Data records:
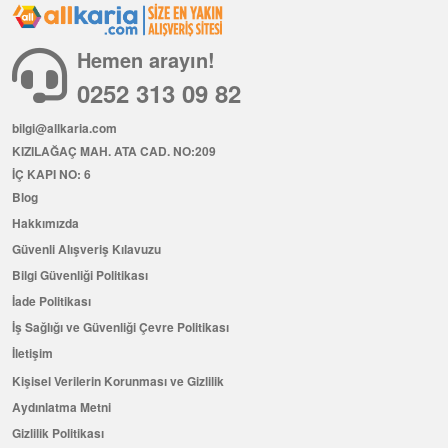
Hemen arayın!
0252 313 09 82
bilgi@allkaria.com
KIZILAĞAÇ MAH. ATA CAD. NO:209
İÇ KAPI NO: 6
Blog
Hakkımızda
Güvenli Alışveriş Kılavuzu
Bilgi Güvenliği Politikası
İade Politikası
İş Sağlığı ve Güvenliği Çevre Politikası
İletişim
Kişisel Verilerin Korunması ve Gizlilik
Aydınlatma Metni
Gizlilik Politikası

- **GOAL OF THE EXERCISE**
Pick out and copy each line in the records that contains the string "Politikası".

- **SOLUTION TO THIS EXERCISE**
Bilgi Güvenliği Politikası
İade Politikası
İş Sağlığı ve Güvenliği Çevre Politikası
Gizlilik Politikası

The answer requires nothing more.